Observing God’s creation can inspire greater reverence for God and His handiwork. The splendor of nature serves as a reminder of God, and in nature, encircled by His creation, we might feel more connected to God. When we venerate any aspect of God’s creation, whether it be nature or another person, we recognize the significance of what God created and admire the Creator.
Have you ever wondered why a sunset on a beach is captivating, snowcapped mountains are breathtaking, and a valley filled with wildflowers is enchanting?
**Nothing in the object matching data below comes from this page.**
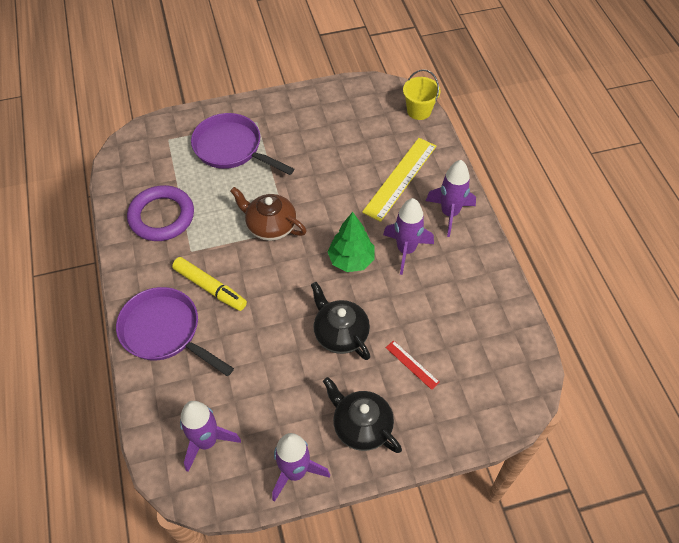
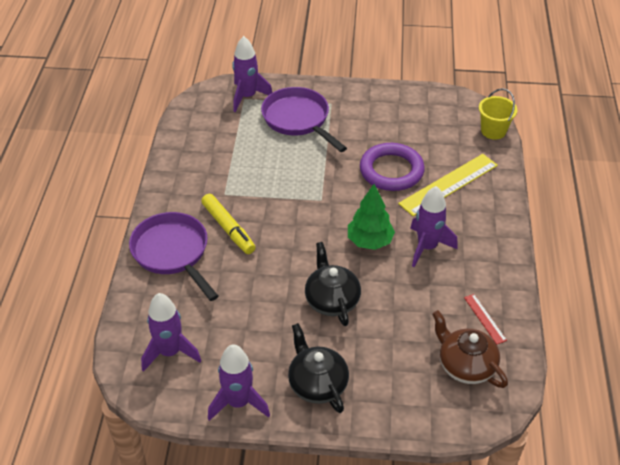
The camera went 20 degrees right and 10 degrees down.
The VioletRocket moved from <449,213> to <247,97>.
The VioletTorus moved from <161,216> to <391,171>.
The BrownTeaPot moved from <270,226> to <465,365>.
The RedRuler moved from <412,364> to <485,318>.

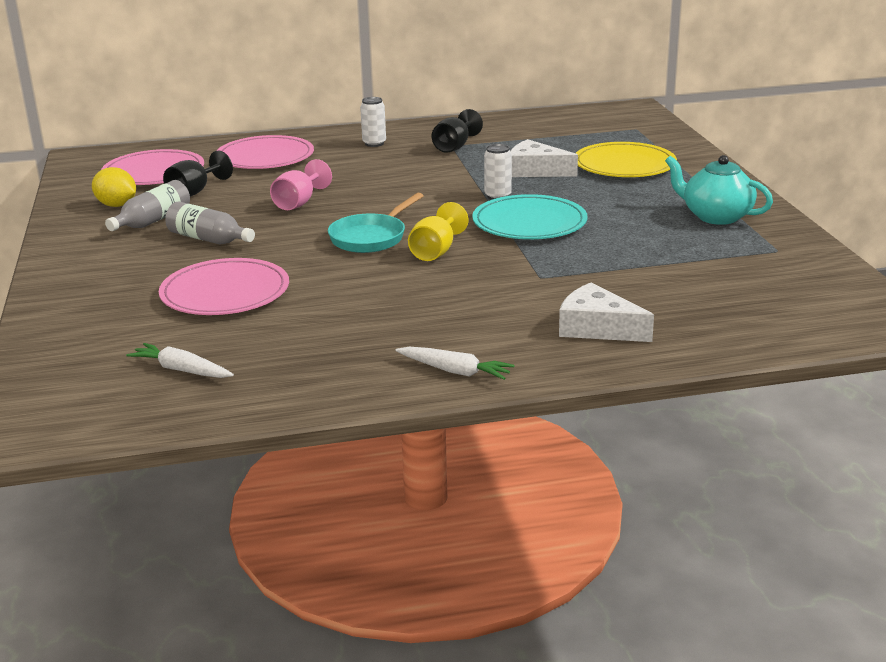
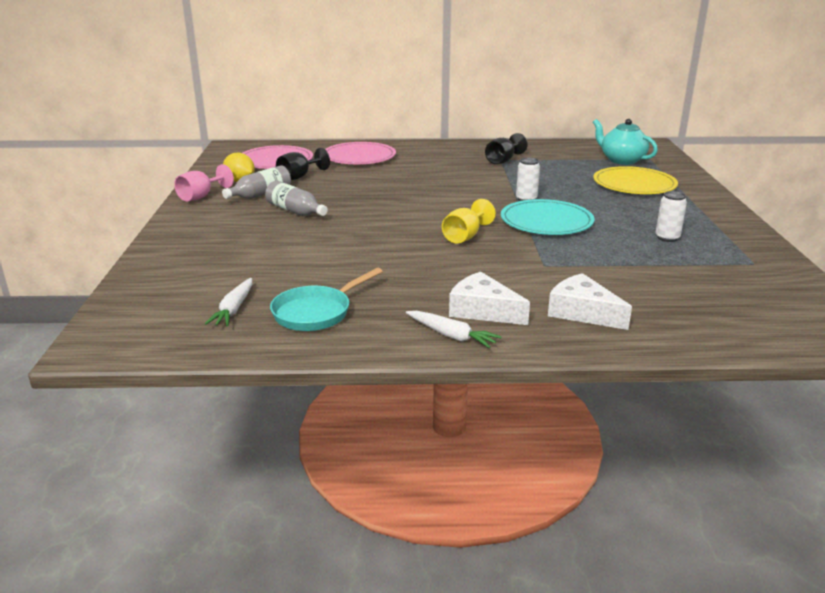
The camera went 10 degrees right and 0 degrees up.
The SnowWhiteSodaCan moved from <374,143> to <667,238>.
The SnowWhiteCheeseWedge moved from <535,171> to <483,310>.
The TurquoiseTeaPot moved from <716,216> to <621,160>.
The PinkWineGlass moved from <298,203> to <201,197>.
The TurquoiseFryingPan moved from <371,238> to <316,312>.
The PinkFlatDish at <225,292> disappeared.
The SnowWhiteRootVegetable at <181,370> turned 120 degrees counterclockwise.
Scripture, as a whole, teaches that God brought the universe and everything in it into existence to magnify His own glory. The creation of all these things serves as a testament to His glory, love, grace, mercy, wisdom, power, and goodness (see Psalm 8:1; 19:1; 50:6; 89:5, among other verses). Jonathan Edwards expressed it this way:
It appears reasonable to suppose, that it was God’s last end, that there might be a glorious and abundant emanation of his infinite fullness of good ad extra, or without himself; and that the disposition to communicate himself, or diffuse his own fullness, was what moved him to create the world.1
On this topic, Proverbs 16:4 succinctly states, “The LORD has made all for Himself.” In other words, God’s glory is the reason He created (see Romans 11:36; Colossians 1:16; and Hebrews 2:10). If God created for His glory, naturally He would find His creation beautiful since it is a reflection of His glory. Historic Christianity asserts that the origin of all beauty can be attributed to God, either through direct acts of creation or through the creative endeavors of human beings, who are considered to be bearers of the divine image.